Les contours d’un nouveau plan destiné à donner un coup de fouet à la croissance de la zone euro se dessinent peu à peu, quelques jours seulement après l’arrivée d’Ursula von der Leyen et de Christine Lagarde pour reprendre les rênes de la région.
Ce plan promet ainsi de constituer la plus grande relance coordonnée depuis la crise financière de 2008.
D’après le projet de budget 2020 soumis à la Commission européenne, nous prévoyons que la zone euro offrira les baisses d’impôts les plus fortes depuis 2010, un coup de pouce budgétaire équivalent à 0,3% du PIB.
La majeure partie de ces stimulations proviendra d’Allemagne, dont l’économie très dépendante de l’industrie est au bord de la récession. La politique budgétaire allemande, ajustée selon le cycle économique et certains effets ponctuels, se fera expansionniste l’an prochain avec 0,8% du PIB, contre -0,7% en 2018.
Cela ne suffira cependant probablement pas. L’Allemagne représente près d’un tiers du PIB de la zone euro et nos analyses montrent que les dépenses prévues par le pays en 2020 n’ajouteront pas plus de 0,40% à la croissance du pays pour cette même année (voir le graphique).
Le coup de pouce budgétaire allemand
Il n’est dès lors pas surprenant que le législateur allemand cherche à quelque peu assouplir son engagement longtemps choyé à proposer des budgets à l’équilibre.
La chancelière Angela Merkel a déclaré en octobre que les Allemands ne devaient pas faire un dogme de cette politique schwarze Null et que l’investissement pour l’avenir était aussi une priorité. Olaf Scholz, le ministre des Finances a lui aussi laissé entendre que le Gouvernement pourrait dépenser 50 milliards d’euros supplémentaires.

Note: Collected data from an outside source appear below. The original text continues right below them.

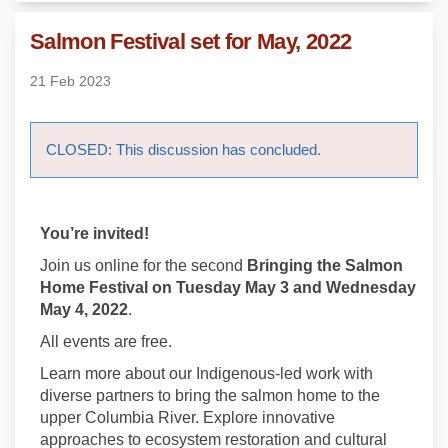
Salmon Festival set for May, 2022
21 Feb 2023
CLOSED: This discussion has concluded.
You’re invited!
Join us online for the second
Bringing the Salmon
Home Festival
on Tuesday May 3 and Wednesday
May 4, 2022
.
All events are free.
Learn more about our Indigenous-led work with
diverse partners to bring the salmon home to the
upper Columbia River. Explore innovative
approaches to ecosystem restoration and cultural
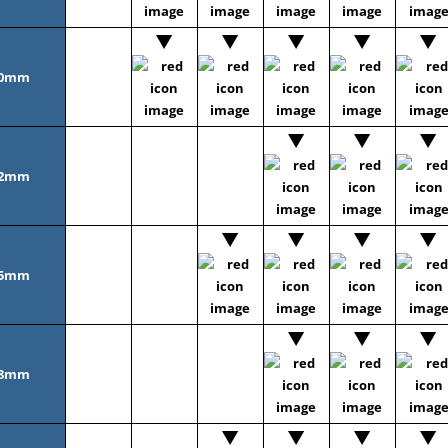
0mm
2mm
5mm
8mm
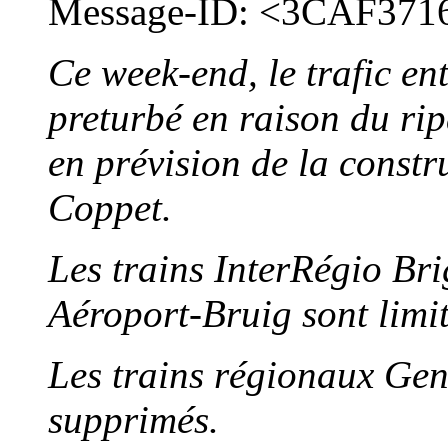
Message-ID: <3CAF371
Ce week-end, le trafic en
preturbé en raison du rip
en prévision de la const
Coppet.
Les trains InterRégio Br
Aéroport-Bruig sont limi
Les trains régionaux Ge
supprimés.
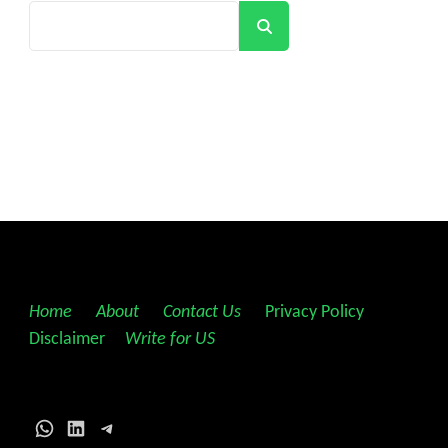
Search
Home
||
About
||
Contact Us
||
Privacy Policy
||
Disclaimer
||
Write for US
WhatsApp
LinkedIn
Telegram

Le FMI a largement insisté auprès de l’Allemagne pour une hausse de l’investissement public. C’est également ce que la présidente élue de la Commission européenne s’est engagée à faire auprès de l’ensemble du bloc dans son programme, où elle réclame 1 000 milliards d’euros de dépenses en faveur de projets durables au cours de la décennie à venir[1].

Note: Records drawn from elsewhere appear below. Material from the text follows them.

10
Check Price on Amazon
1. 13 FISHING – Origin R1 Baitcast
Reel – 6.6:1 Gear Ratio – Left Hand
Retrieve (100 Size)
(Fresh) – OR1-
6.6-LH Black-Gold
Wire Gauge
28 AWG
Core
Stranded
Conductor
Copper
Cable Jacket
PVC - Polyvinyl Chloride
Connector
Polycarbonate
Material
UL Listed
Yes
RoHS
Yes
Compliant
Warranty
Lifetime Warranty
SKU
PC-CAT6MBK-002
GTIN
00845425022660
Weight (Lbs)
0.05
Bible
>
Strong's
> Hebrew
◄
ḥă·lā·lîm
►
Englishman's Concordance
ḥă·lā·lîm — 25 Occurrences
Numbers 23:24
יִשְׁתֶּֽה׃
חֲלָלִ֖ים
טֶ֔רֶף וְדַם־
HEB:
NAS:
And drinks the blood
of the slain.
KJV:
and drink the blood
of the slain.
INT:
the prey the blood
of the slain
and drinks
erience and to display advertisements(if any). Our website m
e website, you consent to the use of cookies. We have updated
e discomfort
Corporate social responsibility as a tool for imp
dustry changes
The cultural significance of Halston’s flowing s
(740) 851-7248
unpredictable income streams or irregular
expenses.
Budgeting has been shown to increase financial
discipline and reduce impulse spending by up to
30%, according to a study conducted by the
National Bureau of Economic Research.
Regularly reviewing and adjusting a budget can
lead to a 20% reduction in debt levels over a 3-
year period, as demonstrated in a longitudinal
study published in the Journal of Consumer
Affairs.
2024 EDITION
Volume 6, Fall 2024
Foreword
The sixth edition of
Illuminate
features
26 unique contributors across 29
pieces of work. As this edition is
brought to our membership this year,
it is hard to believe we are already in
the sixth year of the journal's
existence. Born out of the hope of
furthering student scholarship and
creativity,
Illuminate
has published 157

Berlin peut également abaisser les cotisations sociales ou proposer des mesures d’incitation à l’achat de biens durables, ce qui gonflerait immédiatement les revenus des ménages et pourrait soutenir la consommation.
Malgré tout, pour qu’une relance budgétaire soit efficace, le rôle joué par la banque centrale est fondamental. En effet, une hausse des dépenses gouvernementales peut entraîner des coûts d’emprunt supérieurs, ce qui est contre-productif.

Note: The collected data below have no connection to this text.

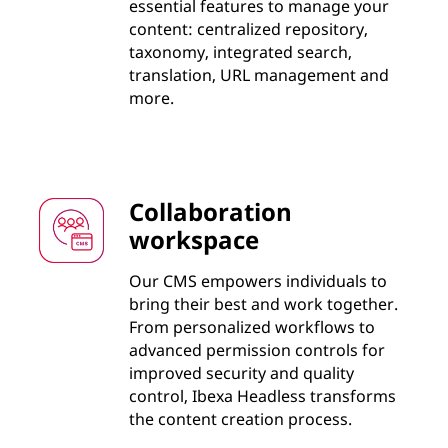
essential features to manage your
content: centralized repository,
taxonomy, integrated search,
translation, URL management and
more.
Collaboration
workspace
Our CMS empowers individuals to
bring their best and work together.
From personalized workflows to
advanced permission controls for
improved security and quality
control, Ibexa Headless transforms
the content creation process.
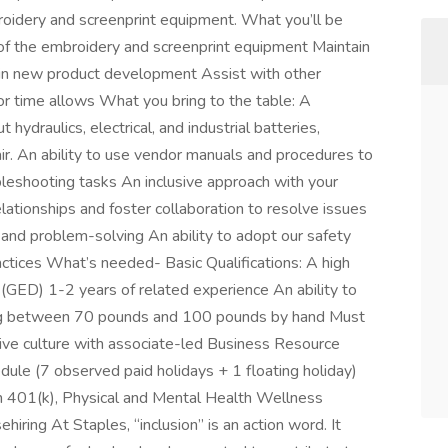
roidery and screenprint equipment. What you’ll be
of the embroidery and screenprint equipment Maintain
 in new product development Assist with other
or time allows What you bring to the table: A
 hydraulics, electrical, and industrial batteries,
air. An ability to use vendor manuals and procedures to
leshooting tasks An inclusive approach with your
ationships and foster collaboration to resolve issues
g and problem-solving An ability to adopt our safety
ctices What’s needed- Basic Qualifications: A high
(GED) 1-2 years of related experience An ability to
hing between 70 pounds and 100 pounds by hand Must
sive culture with associate-led Business Resource
le (7 observed paid holidays + 1 floating holiday)
h 401(k), Physical and Mental Health Wellness
ring At Staples, “inclusion” is an action word. It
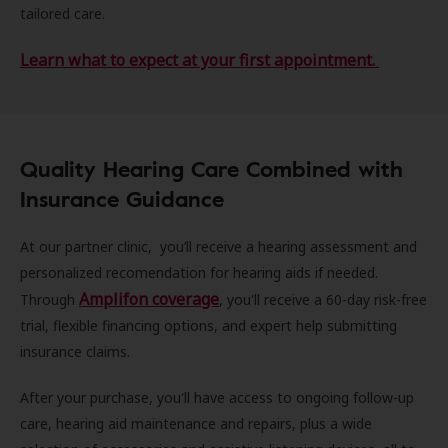
tailored care.
Learn what to expect at your first appointment.
Quality Hearing Care Combined with
Insurance Guidance
At our partner clinic, you’ll receive a hearing assessment and
personalized recomendation for hearing aids if needed.
Amplifon coverage
Through
, you'll receive a 60-day risk-free
trial, flexible financing options, and expert help submitting
insurance claims.
After your purchase, you'll have access to ongoing follow-up
care, hearing aid maintenance and repairs, plus a wide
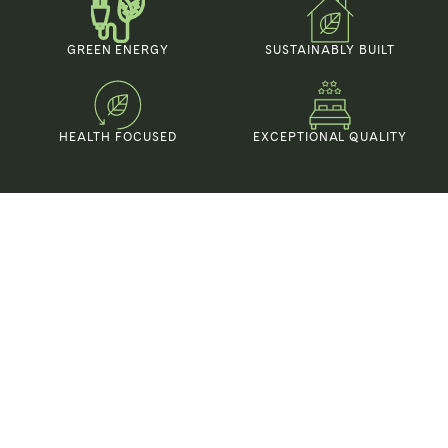
GREEN ENERGY
SUSTAINABLY BUILT
HEALTH FOCUSED
EXCEPTIONAL QUALITY
Organic elegance in
every Detail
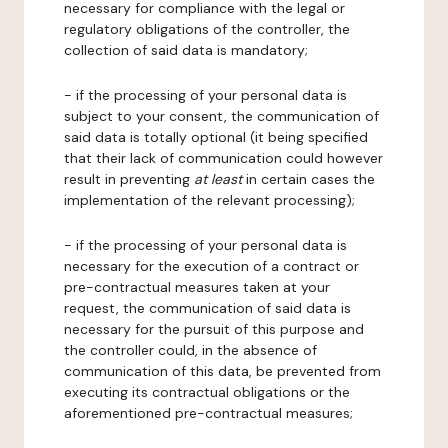
necessary for compliance with the legal or
regulatory obligations of the controller, the
collection of said data is mandatory;
- if the processing of your personal data is
subject to your consent, the communication of
said data is totally optional (it being specified
that their lack of communication could however
result in preventing
at least
in certain cases the
implementation of the relevant processing);
- if the processing of your personal data is
necessary for the execution of a contract or
pre-contractual measures taken at your
request, the communication of said data is
necessary for the pursuit of this purpose and
the controller could, in the absence of
communication of this data, be prevented from
executing its contractual obligations or the
aforementioned pre-contractual measures;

La BCE augmente déjà les injections monétaires dans le système financier pour maintenir des taux d’intérêt faibles.
Selon le nouveau train de mesures dévoilé en septembre, elle apporte 20 milliards d’euros d’argent frais chaque mois. En supposant que la BCE poursuivra ce programme sur ce même rythme jusqu’à atteindre la limite auto-imposée, nous estimons que la banque devrait injecter près de 500 milliards d’euros au cours des deux prochaines années[2]. Cela fera grimper l’offre de liquidité dans la région à son plus haut niveau depuis 2014 et au-delà de sa moyenne sur 12 ans[3].
La BCE pourrait également reprendre son programme de crédit existant, qu’on appelle les opérations ciblées de refinancement à long terme (TLTRO). Dans le pire des cas, elle pourrait fortement assouplir les conditions de ce programme en offrant, par exemple, une ligne de crédit perpétuelle aux banques en difficulté. Elle pourrait autrement avoir recours à une politique de contrôle de la courbe des taux à la japonaise.
La nouvelle présidente de la BCE, Christine Lagarde, n’aura peut-être pas besoin d’en arriver là. Toutefois, si la situation économique mondiale se dégradait, la BCE, tout comme les gouvernements de la région, dispose d’un large choix dans sa boîte à outils anti-crise afin de soutenir la croissance.
C’est donc pour ces raisons que, comme nous l’expliquons ans notre Secular Outlook, les pays de l’union monétaire vont passer les prochaines années à poser les bases d’un avenir plus radieux.